_Your task:_ Among the records below, find the line that has "M941 714 948 757 917 762 910 718Z"; from there, give the lines again exactly, and stop after the line that has "M966 956 968 965 953 968 951 958Z".

_Extracted material:_

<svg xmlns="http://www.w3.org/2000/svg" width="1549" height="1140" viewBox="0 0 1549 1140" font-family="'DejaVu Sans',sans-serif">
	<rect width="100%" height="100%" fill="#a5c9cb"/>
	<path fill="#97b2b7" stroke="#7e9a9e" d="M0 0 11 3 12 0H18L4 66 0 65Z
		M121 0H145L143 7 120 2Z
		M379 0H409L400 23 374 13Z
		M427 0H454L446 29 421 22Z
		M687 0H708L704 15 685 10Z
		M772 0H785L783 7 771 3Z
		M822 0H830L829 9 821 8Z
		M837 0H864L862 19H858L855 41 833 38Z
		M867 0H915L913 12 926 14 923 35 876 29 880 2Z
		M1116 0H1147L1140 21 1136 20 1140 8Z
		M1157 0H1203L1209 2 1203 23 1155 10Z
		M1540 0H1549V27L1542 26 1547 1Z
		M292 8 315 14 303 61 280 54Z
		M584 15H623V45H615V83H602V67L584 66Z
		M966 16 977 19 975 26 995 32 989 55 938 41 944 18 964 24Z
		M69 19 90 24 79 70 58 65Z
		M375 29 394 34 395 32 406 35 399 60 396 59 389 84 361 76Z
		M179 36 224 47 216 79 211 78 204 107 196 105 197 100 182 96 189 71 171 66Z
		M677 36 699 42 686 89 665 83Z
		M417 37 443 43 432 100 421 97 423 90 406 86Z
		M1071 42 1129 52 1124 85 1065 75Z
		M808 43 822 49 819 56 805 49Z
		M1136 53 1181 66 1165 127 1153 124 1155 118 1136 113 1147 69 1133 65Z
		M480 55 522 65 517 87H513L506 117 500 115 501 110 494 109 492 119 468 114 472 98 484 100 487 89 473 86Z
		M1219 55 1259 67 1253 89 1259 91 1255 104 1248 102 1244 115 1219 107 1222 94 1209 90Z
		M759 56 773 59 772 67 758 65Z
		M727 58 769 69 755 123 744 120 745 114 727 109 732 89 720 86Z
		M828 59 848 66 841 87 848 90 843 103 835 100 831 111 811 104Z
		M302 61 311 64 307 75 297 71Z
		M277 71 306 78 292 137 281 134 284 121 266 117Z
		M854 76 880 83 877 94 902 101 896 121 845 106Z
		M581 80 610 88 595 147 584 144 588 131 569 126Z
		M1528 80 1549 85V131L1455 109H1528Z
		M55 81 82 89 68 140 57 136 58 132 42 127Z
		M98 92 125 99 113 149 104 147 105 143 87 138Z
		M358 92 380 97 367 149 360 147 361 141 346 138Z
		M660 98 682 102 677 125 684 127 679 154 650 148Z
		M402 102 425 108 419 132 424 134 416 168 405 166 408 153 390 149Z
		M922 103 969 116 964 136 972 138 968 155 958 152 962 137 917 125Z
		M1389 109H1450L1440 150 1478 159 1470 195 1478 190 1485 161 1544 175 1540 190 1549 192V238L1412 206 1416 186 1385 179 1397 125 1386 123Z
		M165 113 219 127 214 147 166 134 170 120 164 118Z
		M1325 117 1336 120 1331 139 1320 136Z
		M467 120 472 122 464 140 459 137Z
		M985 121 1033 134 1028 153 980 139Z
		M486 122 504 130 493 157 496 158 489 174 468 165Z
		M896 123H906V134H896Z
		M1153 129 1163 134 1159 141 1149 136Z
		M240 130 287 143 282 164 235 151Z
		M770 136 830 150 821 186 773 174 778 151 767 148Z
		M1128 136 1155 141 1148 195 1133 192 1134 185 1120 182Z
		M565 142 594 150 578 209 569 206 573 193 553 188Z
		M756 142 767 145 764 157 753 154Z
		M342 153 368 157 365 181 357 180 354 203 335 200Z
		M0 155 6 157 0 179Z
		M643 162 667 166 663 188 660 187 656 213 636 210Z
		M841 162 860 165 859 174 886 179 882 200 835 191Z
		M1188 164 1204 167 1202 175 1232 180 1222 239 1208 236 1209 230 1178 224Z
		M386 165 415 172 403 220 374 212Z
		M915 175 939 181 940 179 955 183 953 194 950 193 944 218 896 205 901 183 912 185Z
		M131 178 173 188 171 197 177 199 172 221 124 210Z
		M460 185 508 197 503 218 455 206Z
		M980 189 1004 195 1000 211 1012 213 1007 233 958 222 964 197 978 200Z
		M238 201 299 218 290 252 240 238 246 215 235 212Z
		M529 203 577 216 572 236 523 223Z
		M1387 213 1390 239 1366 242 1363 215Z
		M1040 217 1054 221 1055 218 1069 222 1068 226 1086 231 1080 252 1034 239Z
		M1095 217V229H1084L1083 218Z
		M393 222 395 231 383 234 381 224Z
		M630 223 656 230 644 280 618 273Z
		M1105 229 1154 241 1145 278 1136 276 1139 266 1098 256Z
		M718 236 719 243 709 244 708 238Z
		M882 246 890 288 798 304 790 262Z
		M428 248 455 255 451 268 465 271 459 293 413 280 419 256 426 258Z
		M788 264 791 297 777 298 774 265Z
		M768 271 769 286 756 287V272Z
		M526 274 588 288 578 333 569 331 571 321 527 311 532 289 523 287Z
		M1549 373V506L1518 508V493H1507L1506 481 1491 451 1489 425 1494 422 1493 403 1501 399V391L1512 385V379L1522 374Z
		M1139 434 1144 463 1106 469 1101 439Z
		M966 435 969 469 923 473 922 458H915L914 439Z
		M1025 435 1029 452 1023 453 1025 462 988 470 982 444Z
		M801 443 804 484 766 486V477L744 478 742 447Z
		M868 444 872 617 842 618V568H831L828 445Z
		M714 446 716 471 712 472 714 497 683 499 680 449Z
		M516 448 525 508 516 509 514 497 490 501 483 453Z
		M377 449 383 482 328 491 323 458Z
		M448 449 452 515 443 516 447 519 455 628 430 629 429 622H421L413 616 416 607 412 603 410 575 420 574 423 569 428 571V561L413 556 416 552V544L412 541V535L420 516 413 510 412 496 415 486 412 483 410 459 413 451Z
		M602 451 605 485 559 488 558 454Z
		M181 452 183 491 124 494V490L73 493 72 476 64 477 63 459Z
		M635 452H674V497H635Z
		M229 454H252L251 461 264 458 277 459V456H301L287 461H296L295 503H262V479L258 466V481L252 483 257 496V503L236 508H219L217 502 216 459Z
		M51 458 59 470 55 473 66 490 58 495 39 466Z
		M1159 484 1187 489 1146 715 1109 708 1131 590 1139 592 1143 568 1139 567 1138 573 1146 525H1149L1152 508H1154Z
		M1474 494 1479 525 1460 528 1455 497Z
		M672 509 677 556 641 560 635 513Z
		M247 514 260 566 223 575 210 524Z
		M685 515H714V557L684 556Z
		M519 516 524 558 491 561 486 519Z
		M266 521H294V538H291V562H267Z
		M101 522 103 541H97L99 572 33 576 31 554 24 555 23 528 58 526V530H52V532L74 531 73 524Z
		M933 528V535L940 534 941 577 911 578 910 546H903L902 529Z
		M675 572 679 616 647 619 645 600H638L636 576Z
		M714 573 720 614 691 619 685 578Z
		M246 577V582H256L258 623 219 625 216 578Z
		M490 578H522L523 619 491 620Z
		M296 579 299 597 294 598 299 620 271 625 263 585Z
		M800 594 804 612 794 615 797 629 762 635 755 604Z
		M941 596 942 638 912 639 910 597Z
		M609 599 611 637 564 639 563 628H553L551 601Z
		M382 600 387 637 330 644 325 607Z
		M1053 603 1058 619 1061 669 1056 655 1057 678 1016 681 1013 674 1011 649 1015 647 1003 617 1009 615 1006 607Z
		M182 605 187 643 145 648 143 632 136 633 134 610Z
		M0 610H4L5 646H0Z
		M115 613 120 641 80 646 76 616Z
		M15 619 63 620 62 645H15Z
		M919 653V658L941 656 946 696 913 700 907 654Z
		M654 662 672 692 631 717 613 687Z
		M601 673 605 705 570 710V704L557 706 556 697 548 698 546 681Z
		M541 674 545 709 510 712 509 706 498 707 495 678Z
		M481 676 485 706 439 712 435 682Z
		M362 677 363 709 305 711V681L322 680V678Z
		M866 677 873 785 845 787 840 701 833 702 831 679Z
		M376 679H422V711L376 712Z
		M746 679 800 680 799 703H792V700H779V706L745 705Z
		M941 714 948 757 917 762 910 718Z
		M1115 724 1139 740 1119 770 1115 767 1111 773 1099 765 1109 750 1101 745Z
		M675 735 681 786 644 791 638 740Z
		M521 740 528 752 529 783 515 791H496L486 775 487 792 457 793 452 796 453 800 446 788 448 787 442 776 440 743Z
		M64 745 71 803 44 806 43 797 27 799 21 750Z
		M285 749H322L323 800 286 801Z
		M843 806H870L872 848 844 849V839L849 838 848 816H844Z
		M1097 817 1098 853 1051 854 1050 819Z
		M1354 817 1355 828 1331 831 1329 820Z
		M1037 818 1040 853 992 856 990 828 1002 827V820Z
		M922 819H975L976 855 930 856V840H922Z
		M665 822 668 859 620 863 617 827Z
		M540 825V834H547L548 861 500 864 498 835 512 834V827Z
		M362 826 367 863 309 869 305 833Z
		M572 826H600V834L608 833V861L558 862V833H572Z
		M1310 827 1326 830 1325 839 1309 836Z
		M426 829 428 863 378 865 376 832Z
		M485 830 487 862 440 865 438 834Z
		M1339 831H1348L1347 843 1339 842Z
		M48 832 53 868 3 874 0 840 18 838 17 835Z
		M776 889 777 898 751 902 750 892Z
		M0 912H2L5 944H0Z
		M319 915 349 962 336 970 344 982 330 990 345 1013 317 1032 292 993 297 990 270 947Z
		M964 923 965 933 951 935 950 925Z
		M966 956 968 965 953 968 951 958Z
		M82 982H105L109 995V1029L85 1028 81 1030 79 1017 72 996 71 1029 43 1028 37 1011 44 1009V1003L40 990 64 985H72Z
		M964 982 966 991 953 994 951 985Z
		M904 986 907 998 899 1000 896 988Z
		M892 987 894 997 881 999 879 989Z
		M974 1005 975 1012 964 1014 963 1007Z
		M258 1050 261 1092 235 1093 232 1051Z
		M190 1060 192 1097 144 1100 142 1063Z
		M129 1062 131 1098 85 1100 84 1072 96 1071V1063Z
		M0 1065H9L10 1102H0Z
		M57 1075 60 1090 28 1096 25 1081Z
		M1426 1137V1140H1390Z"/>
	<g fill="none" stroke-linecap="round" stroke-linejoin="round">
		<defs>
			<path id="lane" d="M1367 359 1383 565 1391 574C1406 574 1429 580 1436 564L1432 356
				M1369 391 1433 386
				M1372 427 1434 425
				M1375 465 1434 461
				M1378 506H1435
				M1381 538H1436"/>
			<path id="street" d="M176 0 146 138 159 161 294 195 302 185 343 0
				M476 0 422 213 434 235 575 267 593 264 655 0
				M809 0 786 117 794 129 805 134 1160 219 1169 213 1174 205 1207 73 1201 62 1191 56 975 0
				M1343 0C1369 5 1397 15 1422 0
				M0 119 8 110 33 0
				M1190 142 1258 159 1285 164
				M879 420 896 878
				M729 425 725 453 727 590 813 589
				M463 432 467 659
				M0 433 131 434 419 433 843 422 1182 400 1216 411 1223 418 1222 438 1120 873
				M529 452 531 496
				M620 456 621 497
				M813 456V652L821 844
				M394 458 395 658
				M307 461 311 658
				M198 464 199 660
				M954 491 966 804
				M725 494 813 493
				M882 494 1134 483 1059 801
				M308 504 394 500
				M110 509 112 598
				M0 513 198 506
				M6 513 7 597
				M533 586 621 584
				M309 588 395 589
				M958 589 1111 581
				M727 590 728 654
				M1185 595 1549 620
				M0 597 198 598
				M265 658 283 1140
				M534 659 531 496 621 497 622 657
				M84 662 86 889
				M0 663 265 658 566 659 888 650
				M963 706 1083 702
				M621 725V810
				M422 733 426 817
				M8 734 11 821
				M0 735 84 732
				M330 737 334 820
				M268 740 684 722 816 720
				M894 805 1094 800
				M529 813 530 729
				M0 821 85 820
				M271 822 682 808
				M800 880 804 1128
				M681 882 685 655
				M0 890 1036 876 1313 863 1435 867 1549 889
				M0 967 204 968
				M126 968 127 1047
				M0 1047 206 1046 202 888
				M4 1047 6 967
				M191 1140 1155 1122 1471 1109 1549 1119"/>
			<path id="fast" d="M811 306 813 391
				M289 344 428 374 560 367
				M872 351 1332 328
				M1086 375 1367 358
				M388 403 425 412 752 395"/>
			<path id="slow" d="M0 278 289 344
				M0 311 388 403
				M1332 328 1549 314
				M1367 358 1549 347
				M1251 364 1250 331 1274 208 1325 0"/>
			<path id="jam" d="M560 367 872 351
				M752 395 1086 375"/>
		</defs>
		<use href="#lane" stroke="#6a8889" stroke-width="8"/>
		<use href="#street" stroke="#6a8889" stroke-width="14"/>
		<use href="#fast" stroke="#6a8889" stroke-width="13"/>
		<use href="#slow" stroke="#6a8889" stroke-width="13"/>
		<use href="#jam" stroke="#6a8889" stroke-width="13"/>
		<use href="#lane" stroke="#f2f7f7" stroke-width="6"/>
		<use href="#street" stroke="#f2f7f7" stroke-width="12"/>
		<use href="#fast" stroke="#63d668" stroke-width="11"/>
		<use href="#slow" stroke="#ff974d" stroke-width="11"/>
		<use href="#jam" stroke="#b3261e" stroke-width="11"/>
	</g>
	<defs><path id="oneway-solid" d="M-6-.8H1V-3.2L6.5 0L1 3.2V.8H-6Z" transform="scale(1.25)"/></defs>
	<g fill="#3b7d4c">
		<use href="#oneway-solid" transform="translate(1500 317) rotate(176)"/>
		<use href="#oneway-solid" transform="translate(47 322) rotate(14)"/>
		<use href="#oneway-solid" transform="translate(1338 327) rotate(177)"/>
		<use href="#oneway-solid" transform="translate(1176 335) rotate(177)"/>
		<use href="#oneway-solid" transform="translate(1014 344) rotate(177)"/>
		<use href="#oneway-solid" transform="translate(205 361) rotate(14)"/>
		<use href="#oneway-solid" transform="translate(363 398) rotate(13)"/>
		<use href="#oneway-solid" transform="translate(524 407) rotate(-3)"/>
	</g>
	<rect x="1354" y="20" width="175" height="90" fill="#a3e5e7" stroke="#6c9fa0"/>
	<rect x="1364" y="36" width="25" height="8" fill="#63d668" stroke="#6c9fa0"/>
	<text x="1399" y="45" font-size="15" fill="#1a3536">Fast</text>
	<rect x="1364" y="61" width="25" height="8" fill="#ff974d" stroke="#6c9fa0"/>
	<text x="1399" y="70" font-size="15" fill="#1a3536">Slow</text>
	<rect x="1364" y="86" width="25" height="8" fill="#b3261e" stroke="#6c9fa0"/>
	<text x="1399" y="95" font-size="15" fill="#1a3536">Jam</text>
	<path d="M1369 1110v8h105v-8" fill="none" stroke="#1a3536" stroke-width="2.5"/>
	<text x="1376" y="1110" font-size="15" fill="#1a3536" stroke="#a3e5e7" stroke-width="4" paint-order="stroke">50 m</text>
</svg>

_Answer to this task:_
		M941 714 948 757 917 762 910 718Z
		M1115 724 1139 740 1119 770 1115 767 1111 773 1099 765 1109 750 1101 745Z
		M675 735 681 786 644 791 638 740Z
		M521 740 528 752 529 783 515 791H496L486 775 487 792 457 793 452 796 453 800 446 788 448 787 442 776 440 743Z
		M64 745 71 803 44 806 43 797 27 799 21 750Z
		M285 749H322L323 800 286 801Z
		M843 806H870L872 848 844 849V839L849 838 848 816H844Z
		M1097 817 1098 853 1051 854 1050 819Z
		M1354 817 1355 828 1331 831 1329 820Z
		M1037 818 1040 853 992 856 990 828 1002 827V820Z
		M922 819H975L976 855 930 856V840H922Z
		M665 822 668 859 620 863 617 827Z
		M540 825V834H547L548 861 500 864 498 835 512 834V827Z
		M362 826 367 863 309 869 305 833Z
		M572 826H600V834L608 833V861L558 862V833H572Z
		M1310 827 1326 830 1325 839 1309 836Z
		M426 829 428 863 378 865 376 832Z
		M485 830 487 862 440 865 438 834Z
		M1339 831H1348L1347 843 1339 842Z
		M48 832 53 868 3 874 0 840 18 838 17 835Z
		M776 889 777 898 751 902 750 892Z
		M0 912H2L5 944H0Z
		M319 915 349 962 336 970 344 982 330 990 345 1013 317 1032 292 993 297 990 270 947Z
		M964 923 965 933 951 935 950 925Z
		M966 956 968 965 953 968 951 958Z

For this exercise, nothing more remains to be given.